_挑戦課題 a_
後に示す一覧のうち、「69: none -> 12:52」を含む行から一覧の最後の行までを、両端を含めてそのまま引用しなさい。画像は解答に含めないこと。

_対象の記事_
____________

プログラミングをしていると、「コメントアウト」をすることがよくあります。
コメントアウトとは、簡単に言うとコードの一部を無効化したりコードに関する説明をメモとして残すことができる機能です。
プログラミングの勉強をし始めたばかりの方の中には、コメントと言われて「どのような場合に使うのかわからない」「コメントを残す余裕がない」と感じる方もいるかもしれません。
しかしコメントアウトを使うと、実行はしたくないけど残しておきたいコードや、メソッドやクラスに関する説明などをコード内に保持できて非常に便利なのです。またコメントはプログラミングの勉強だけでなくチーム開発でも役立つため、エンジニアの実務でも活用されています。
この記事では、プログラミング初心者の方向けにPythonでコメントアウトをする方法について解説します。
Pythonの勉強を始めたばかりの方や、コメントアウトについてよくわからないプログラミング初心者の方はぜひ参考にしてください。

____________

_保存された項目_
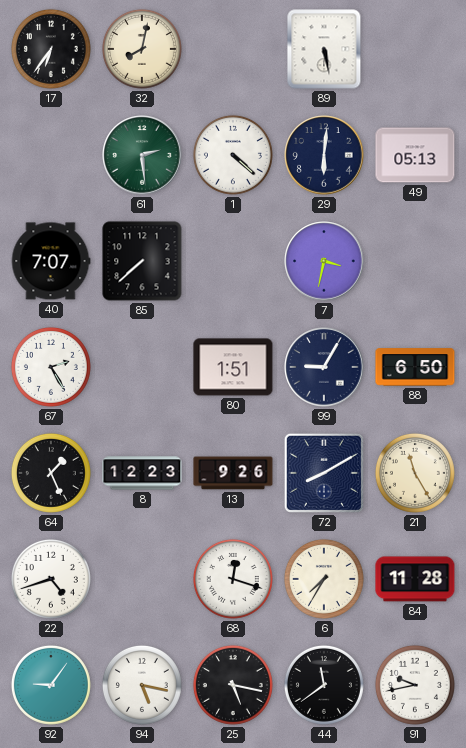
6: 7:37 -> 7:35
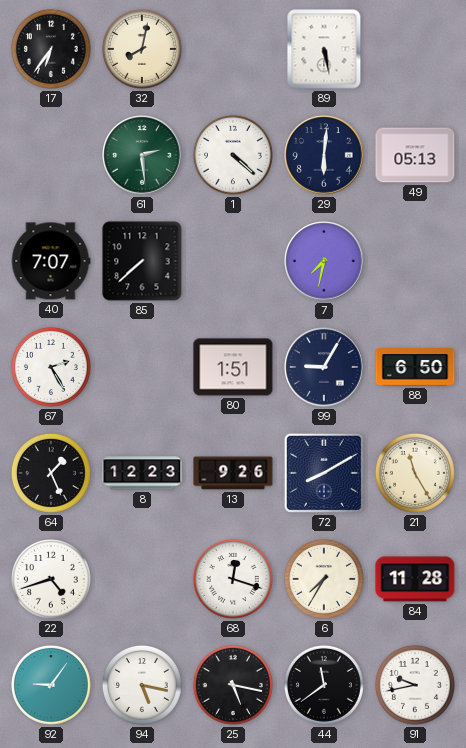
7: 3:32 -> 7:32
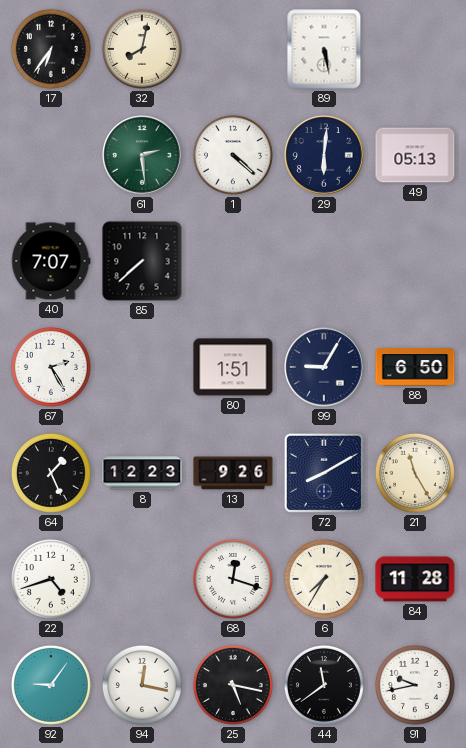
7: 7:32 -> none
94: 5:17 -> 12:17
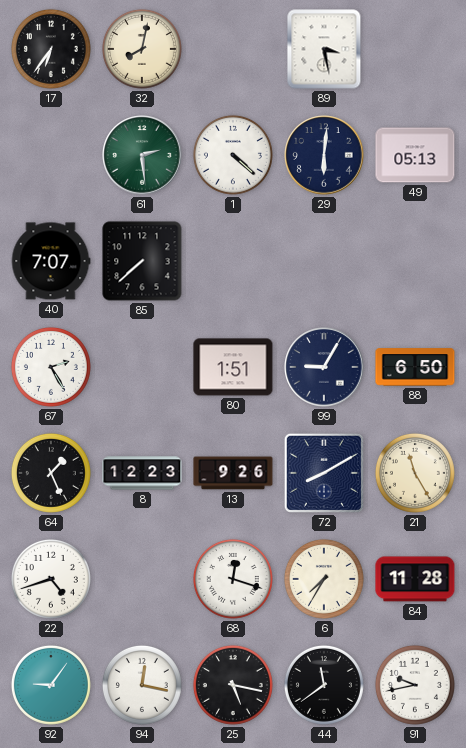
89: 5:28 -> 3:28
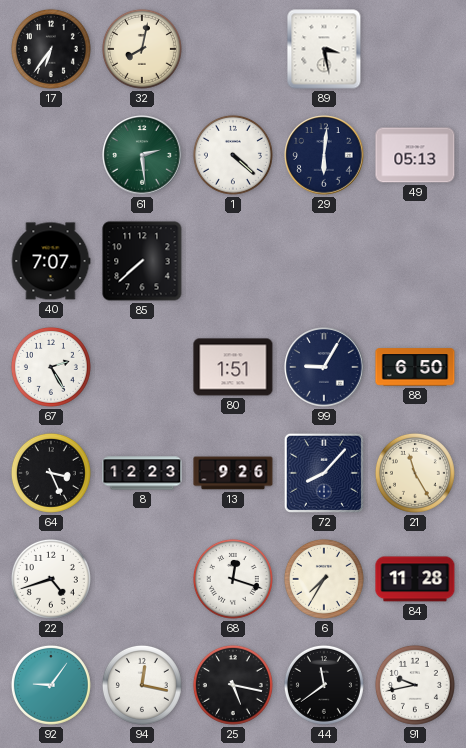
64: 1:26 -> 3:26
72: 8:10 -> 8:07
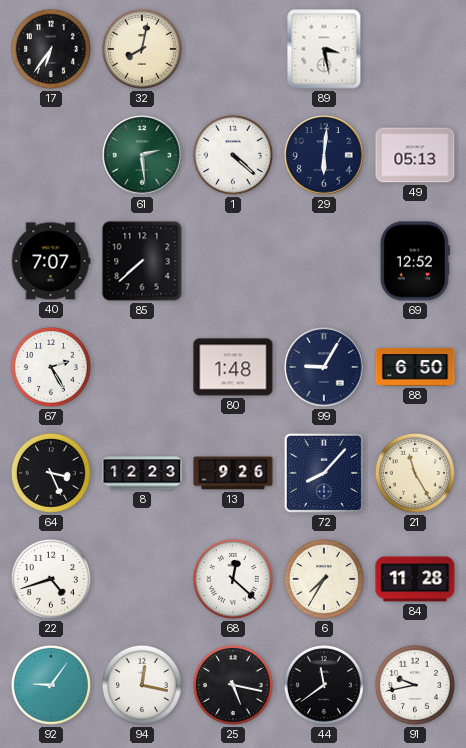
69: none -> 12:52
80: 1:51 -> 1:48
68: 12:18 -> 12:22
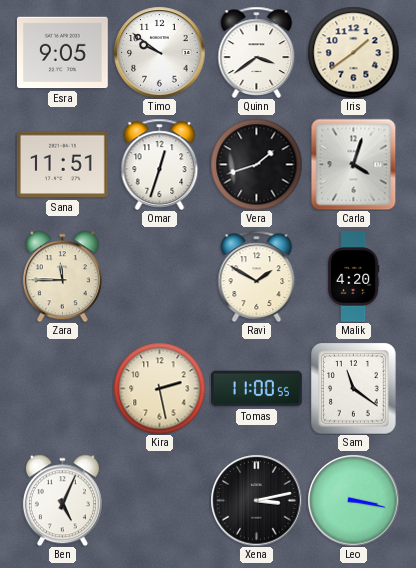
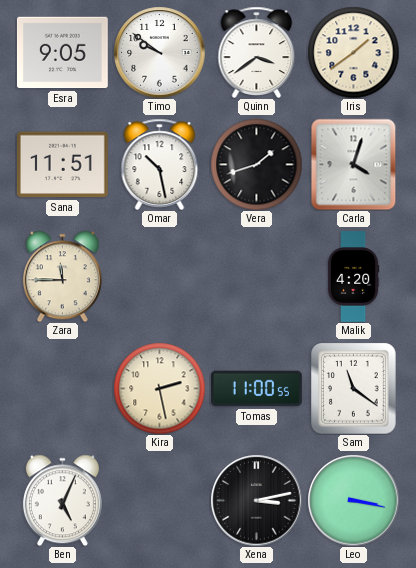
Omar: 12:33 -> 10:28
Ravi: 1:50 -> none
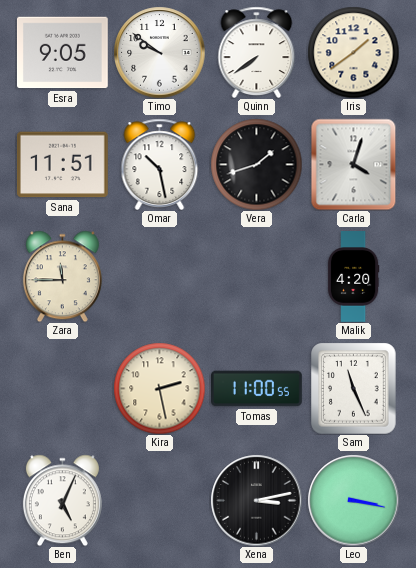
Quinn: 3:39 -> 7:39
Sam: 11:21 -> 11:26
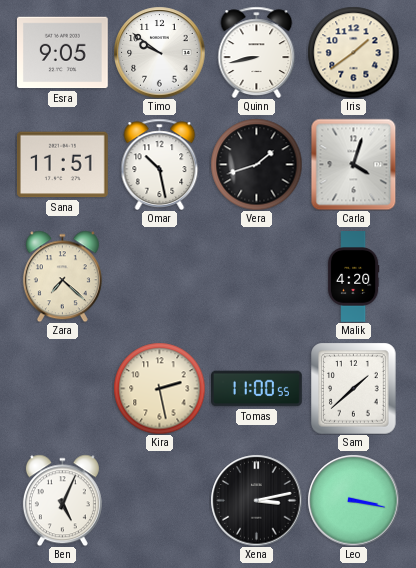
Quinn: 7:39 -> 8:43
Zara: 11:45 -> 7:22
Sam: 11:26 -> 1:38
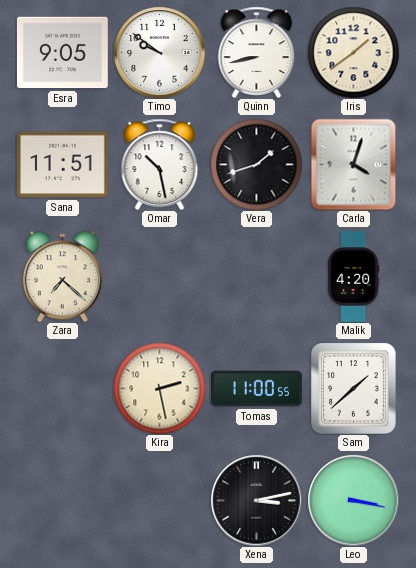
Ben: 5:04 -> none
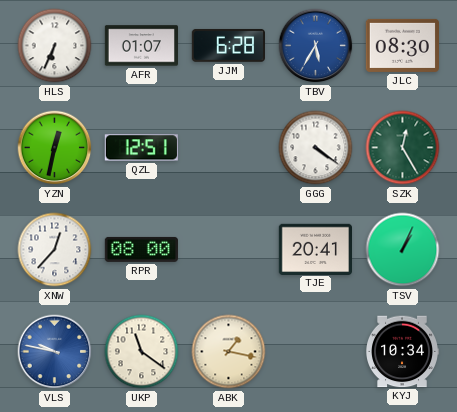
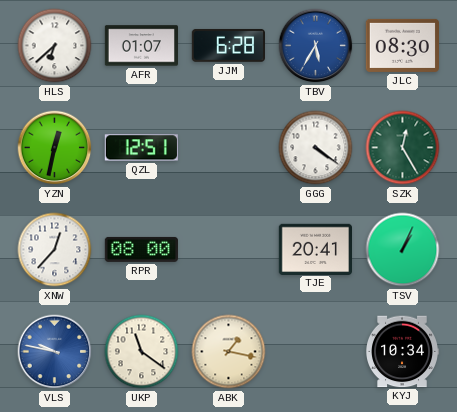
HLS: 6:34 -> 6:38
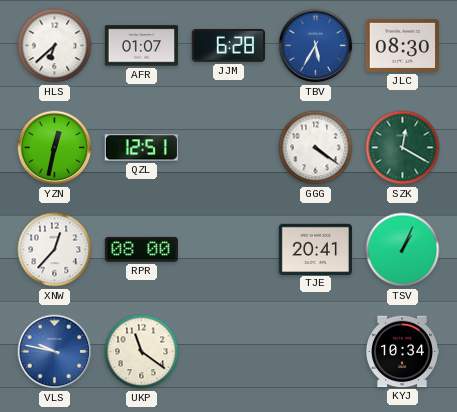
SZK: 12:25 -> 12:20
ABK: 1:17 -> none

____________

_挑戦課題 b_
記事によると、コメントアウトとは簡単に言うとどのような機能か。

_演習の解答 a_
69: none -> 12:52
80: 1:51 -> 1:48
68: 12:18 -> 12:22
Omar: 12:33 -> 10:28
Ravi: 1:50 -> none
Quinn: 3:39 -> 7:39
Sam: 11:21 -> 11:26
Quinn: 7:39 -> 8:43
Zara: 11:45 -> 7:22
Sam: 11:26 -> 1:38
Ben: 5:04 -> none
HLS: 6:34 -> 6:38
SZK: 12:25 -> 12:20
ABK: 1:17 -> none

_演習の解答 b_
コードの一部を無効化したり、コードに関する説明をメモとして残したりできる機能。